5214.10		EVMS::MORONEY		`Tue Jan 28 1997 16:15`	11
	re .9: No there really isn't much other info available to determine the fastest response time. Besides, shadowing's purpose in life is data availability and reliability, any speedup is a "freebie" bonus, not a goal of the driver. Partitioning by LBN wouldn't work that well anyway, consider the situation of a heavily used database file that resided on the first 1/3 of a disk drive, with the rest of the drive mostly unused. -Mike
5214.11		AMCFAC::RABAHY	dtn 471-5160, outside 1-810-347-5160	`Tue Jan 28 1997 16:28`	7
	Actually, my long time standing point of view is to not give any performance benefit. Too many times I've had customers become dependent upon the level of performance given when the shadow set is operating normally and be severely disappointed when the performance degraded during a failure and the even worse performance during the recovery. They want shadowing to give the same level of performance at all times, even during a recovery. Instead they end up having to carefully monitor utilization and reconfigure artifically early.
5214.12	Isn't there another effect?	WIBBIN::NOYCE	Pulling weeds, pickin' stones	`Tue Jan 28 1997 17:51`	5
	When the remote system sends me a read or write, and it gets executed by my MSCP server on my local disk, does it get inserted into my local queue for that disk? Wouldn't that affect the load-balancing measurement? Or do these forwarded I/O's bypass that queue somehow?
5214.13		UTRTSC::thecat.uto.dec.com::JurVanDerBurg	Change mode to Panic!	`Wed Jan 29 1997 02:08`	9
	>When the remote system sends me a read or write, and it >gets executed by my MSCP server on my local disk, does >it get inserted into my local queue for that disk? The mscpserver just talks to the local disk driver, and any i/o request is just inserted in the local queue.
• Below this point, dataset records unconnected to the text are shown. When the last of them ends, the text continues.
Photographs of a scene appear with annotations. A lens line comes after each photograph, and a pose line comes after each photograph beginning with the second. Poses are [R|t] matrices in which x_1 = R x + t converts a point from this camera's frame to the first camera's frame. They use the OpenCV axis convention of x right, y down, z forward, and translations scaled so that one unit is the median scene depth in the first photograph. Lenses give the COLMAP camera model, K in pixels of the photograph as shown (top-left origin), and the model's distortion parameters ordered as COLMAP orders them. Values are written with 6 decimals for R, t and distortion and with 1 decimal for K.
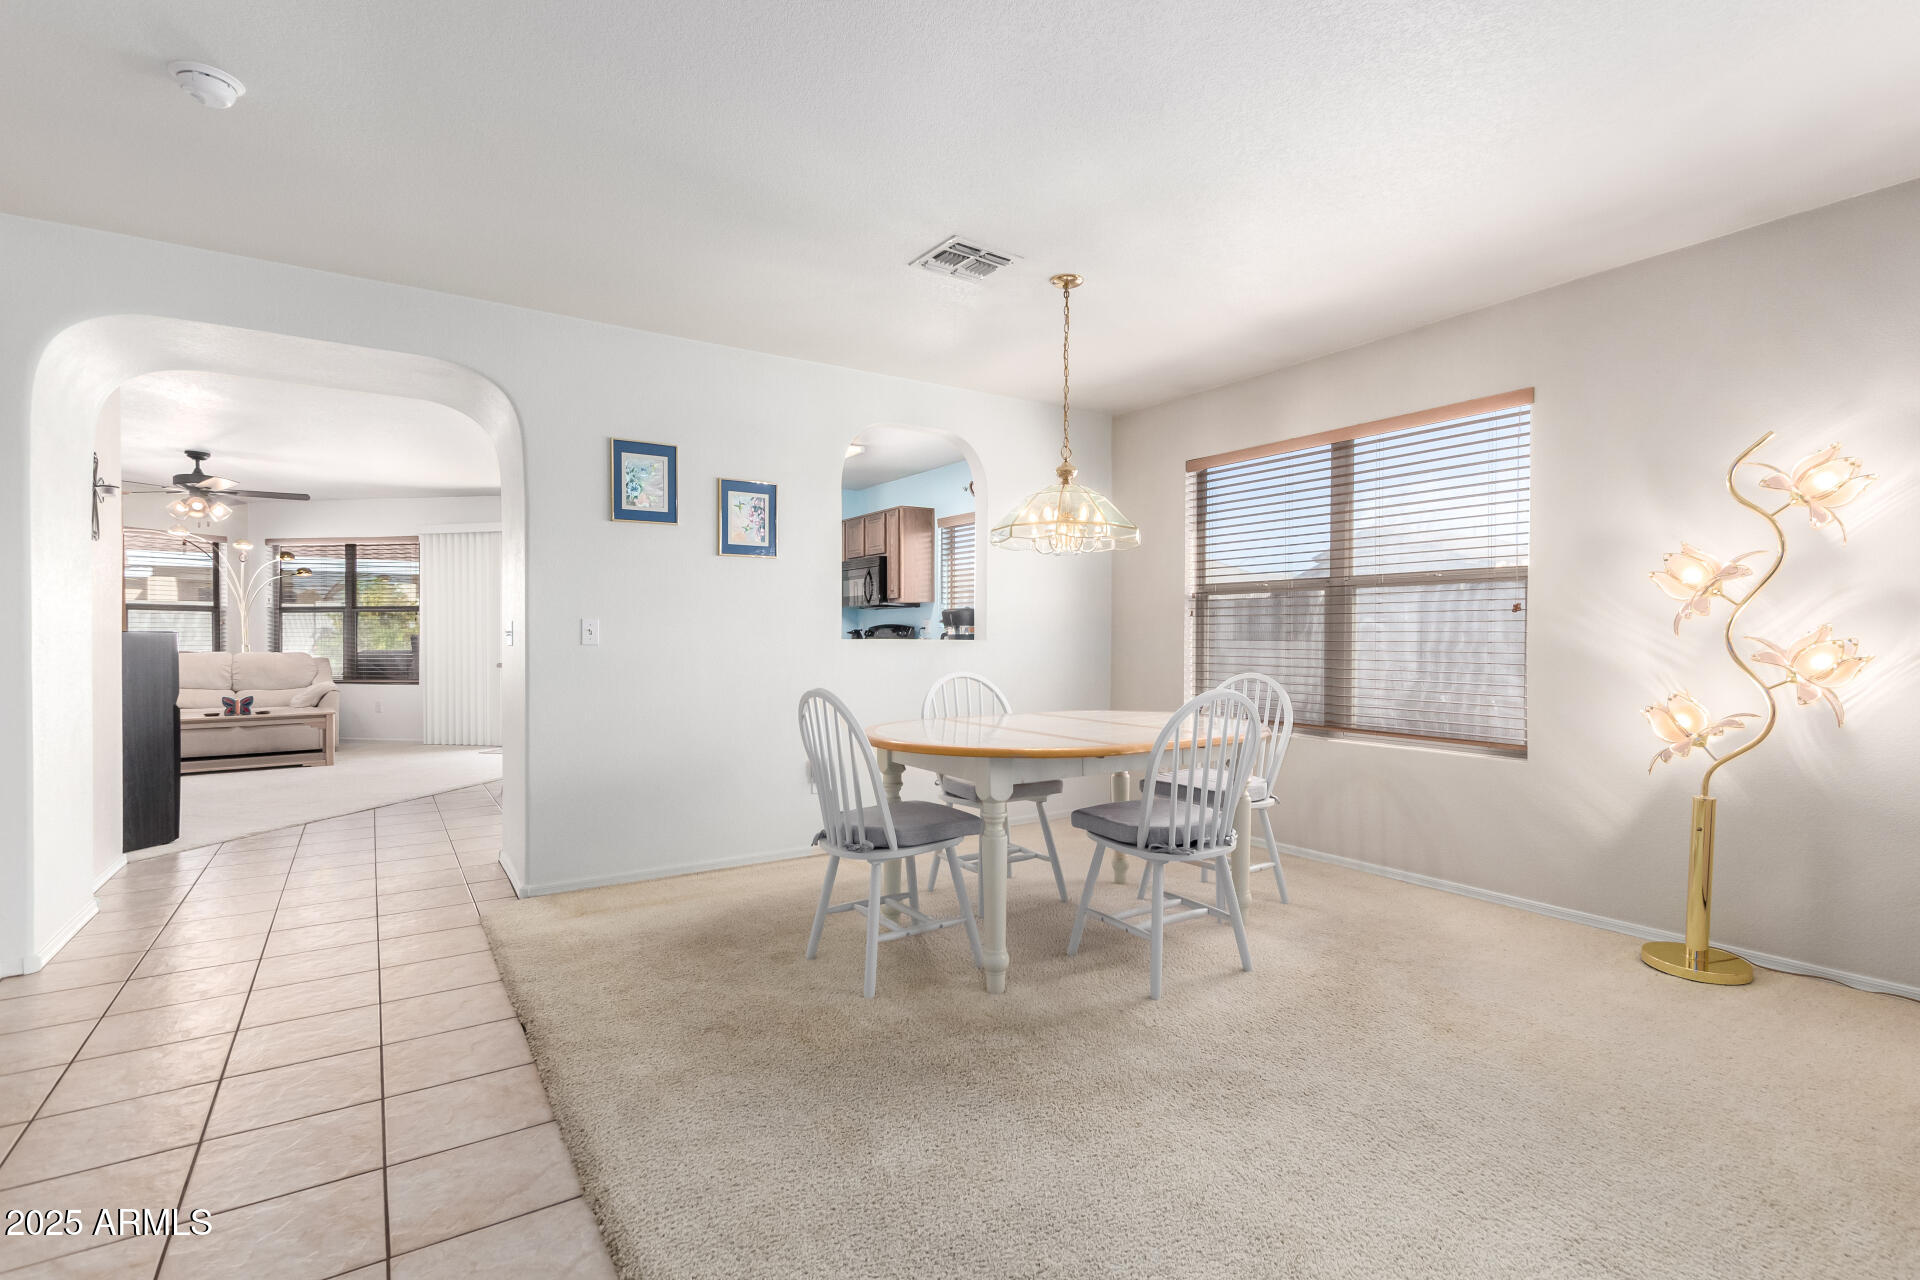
lens RADIAL K [[886.0, 0, 988.2], [0, 886.0, 637.2], [0, 0, 1]] dist [0.014648, 0.000169]
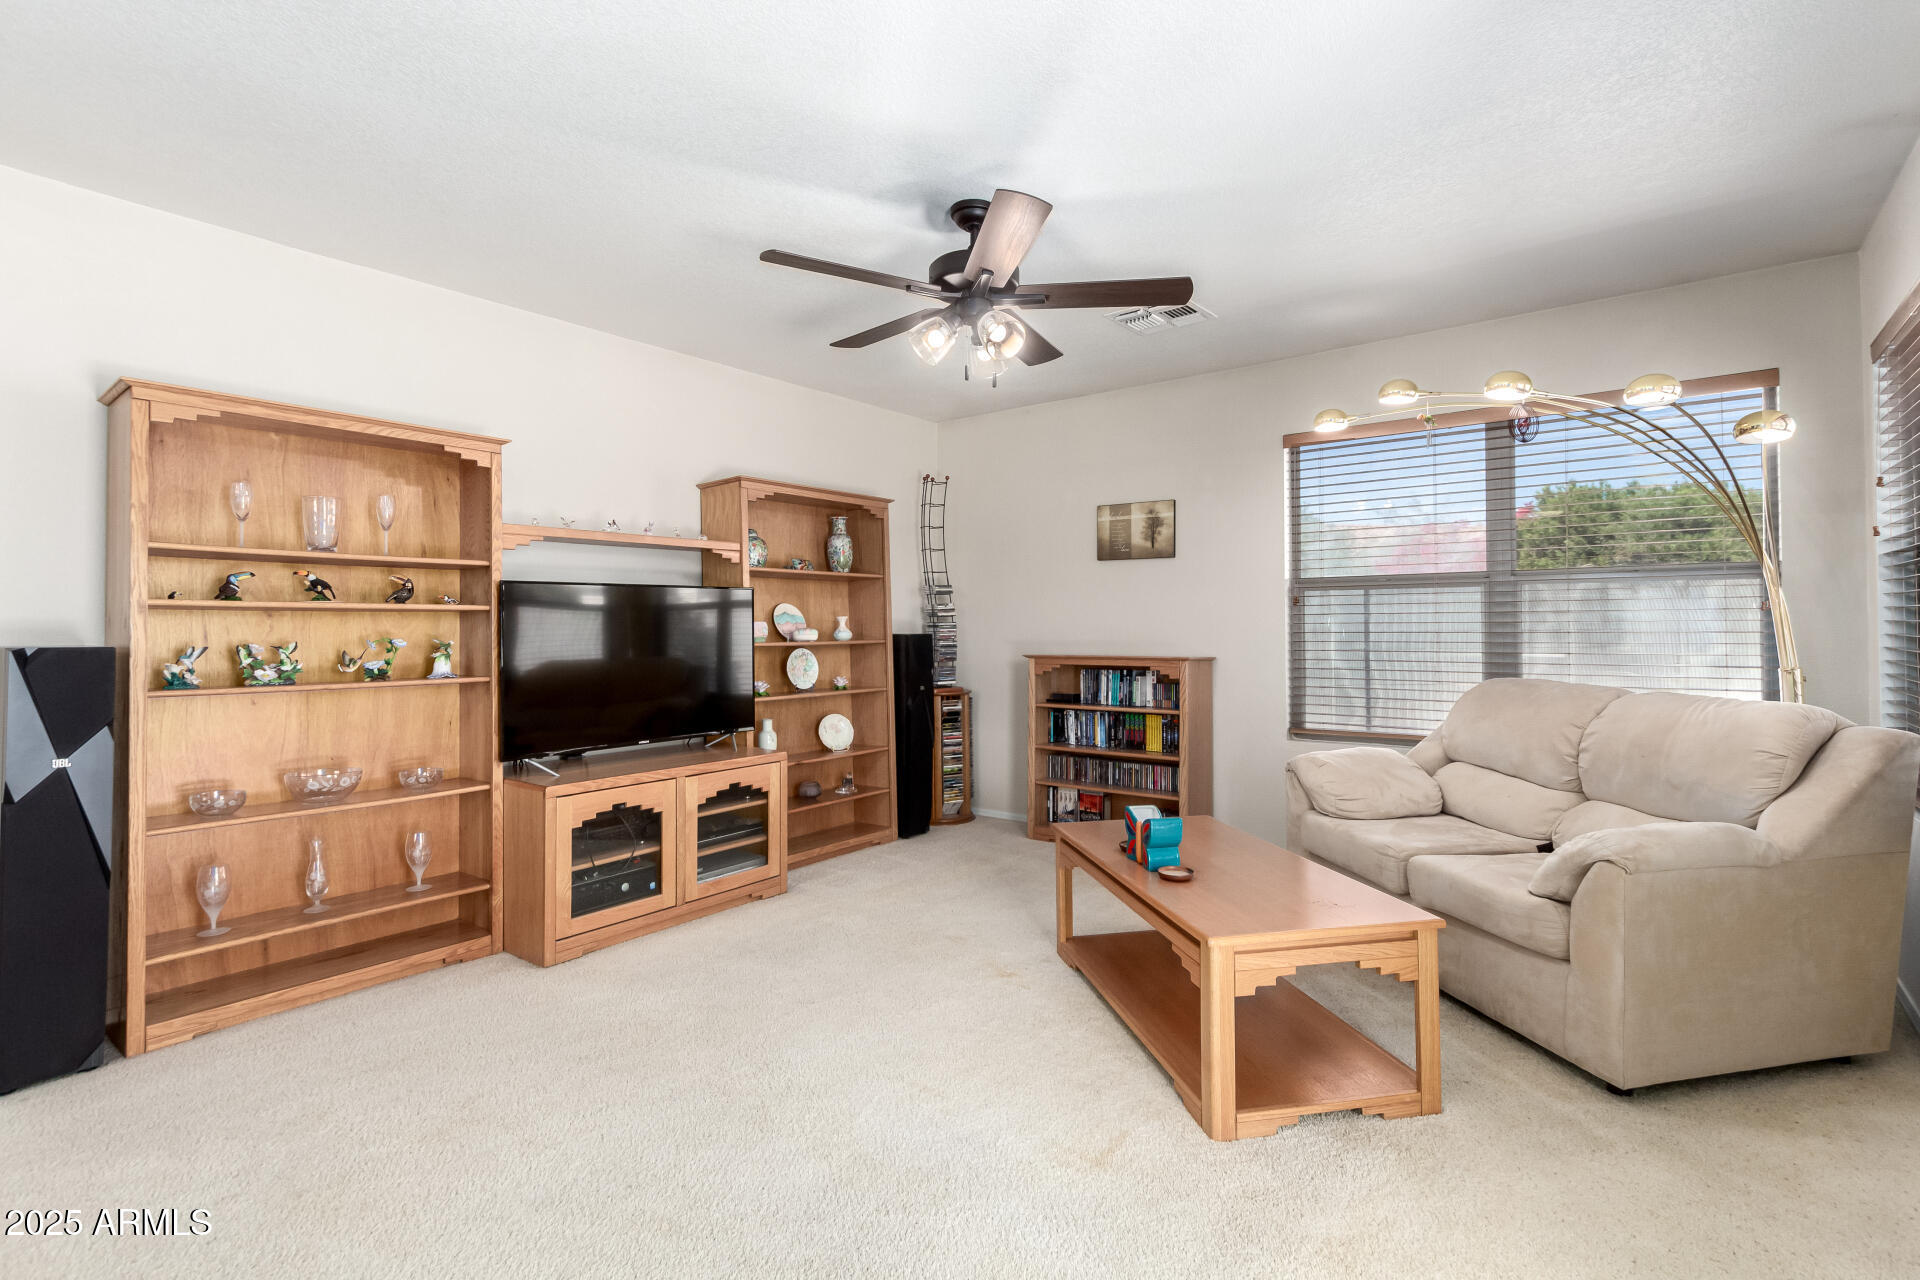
lens RADIAL K [[902.5, 0, 958.1], [0, 902.5, 609.2], [0, 0, 1]] dist [0.000700, 0.000009]
pose [[-0.446836, -0.016234, -0.894469, -0.411217], [-0.007757, 0.999868, -0.014272, -0.006859], [0.894582, 0.000561, -0.446903, 0.929296]]
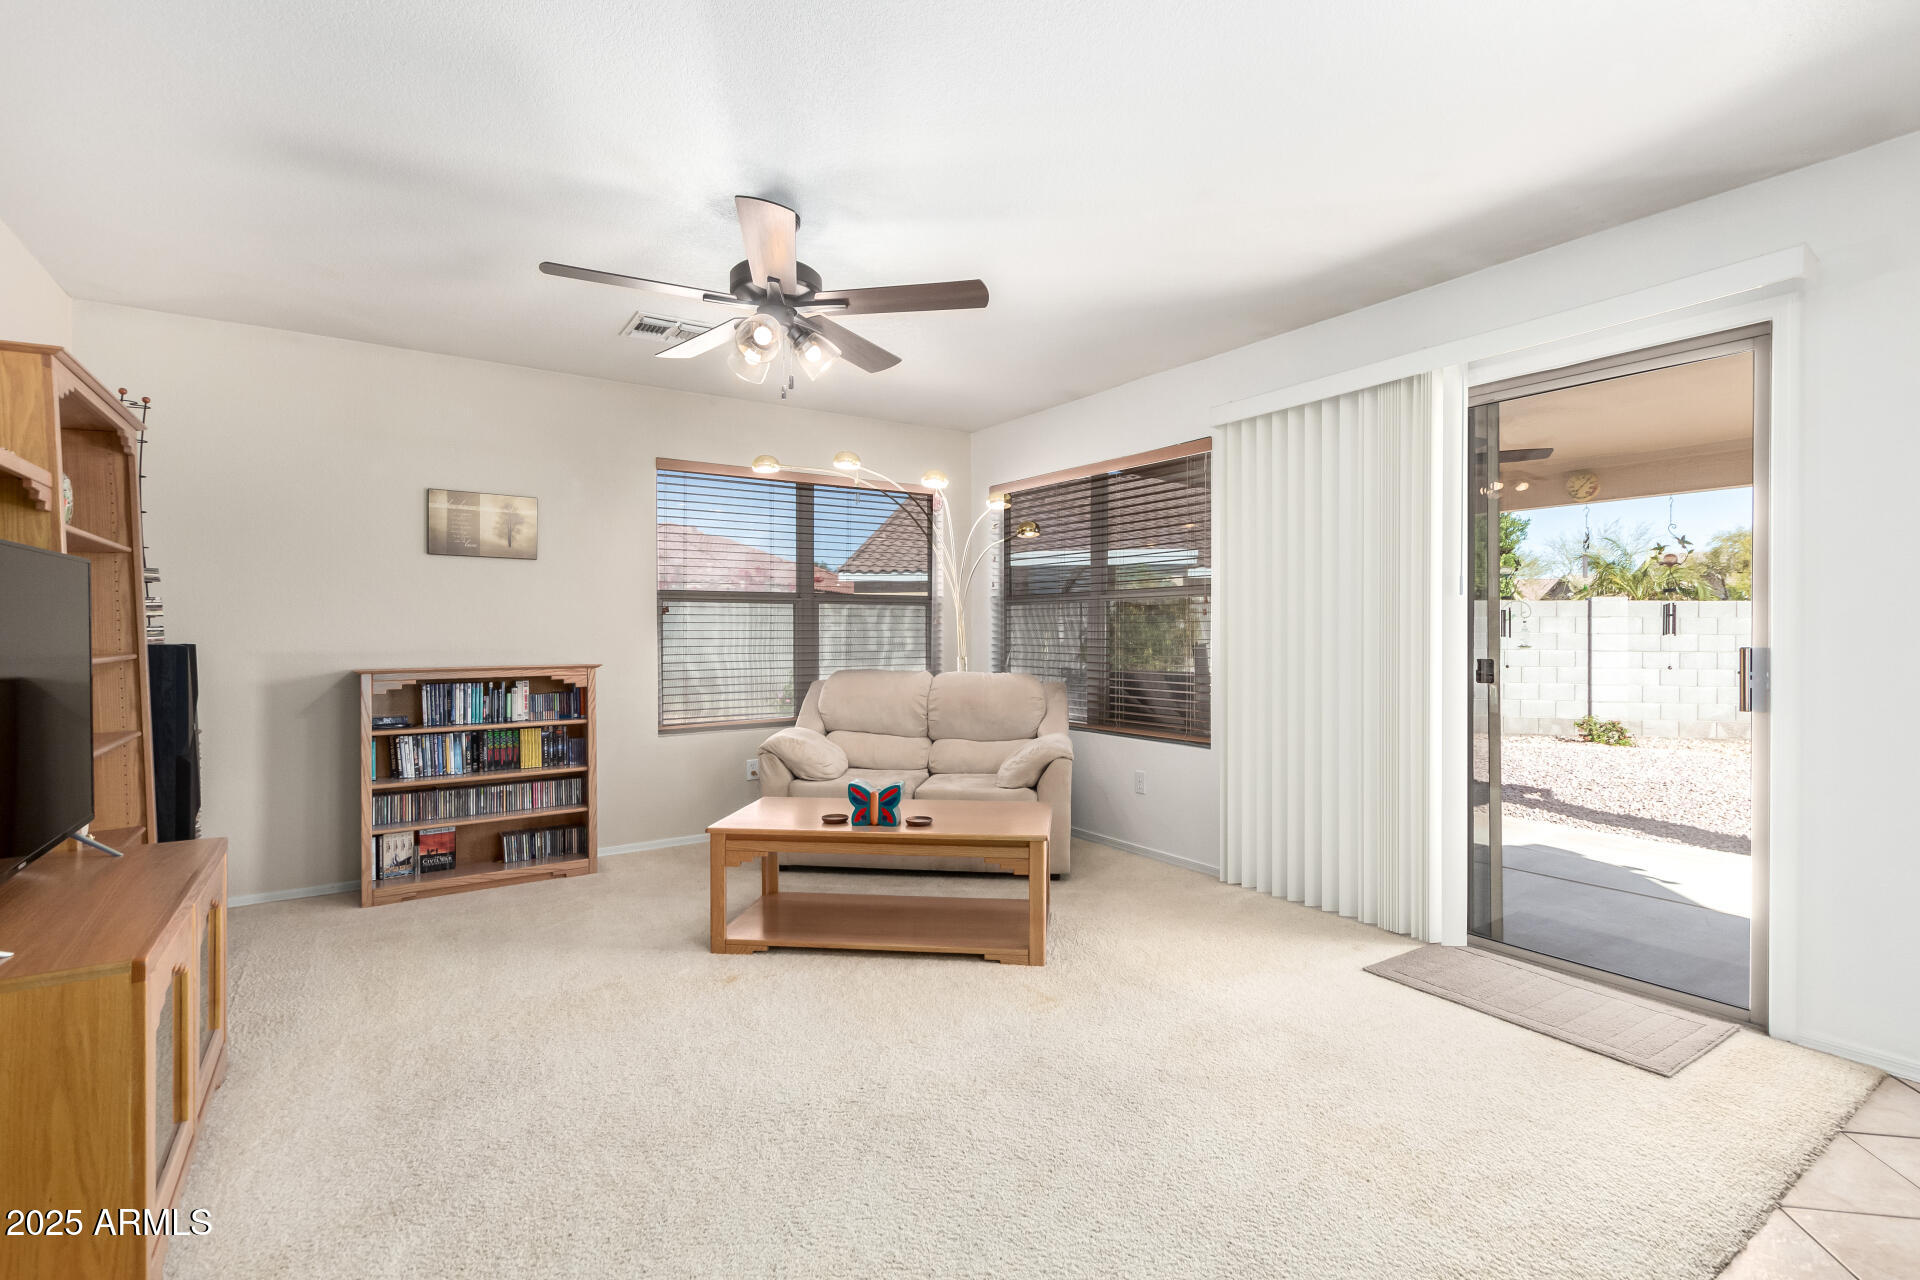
lens RADIAL K [[886.0, 0, 988.2], [0, 886.0, 637.2], [0, 0, 1]] dist [0.014648, 0.000169]
pose [[0.719777, 0.003884, -0.694194, -0.421860], [-0.007964, 0.999965, -0.002662, -0.003618], [0.694159, 0.007445, 0.719783, 0.614782]]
Jur.
5214.14		AMCFAC::RABAHY	dtn 471-5160, outside 1-810-347-5160	`Wed Jan 29 1997 13:53`	15
	re .11: So, sell 'em a third member to add to the shadow set. Then when there is a failure the performance will degrade only to the level of two members. I suppose they might still be disappointed after being spoiled by the performance of three members. It would be nice to have a feature which let us delibrately throttle performance to avoid degradation during failure/recovery. re .10: Hmm, let the boundary float dynamically attempting to balance the load. How much write activity can be tolerated before an LBN-based partition becomes unacceptable?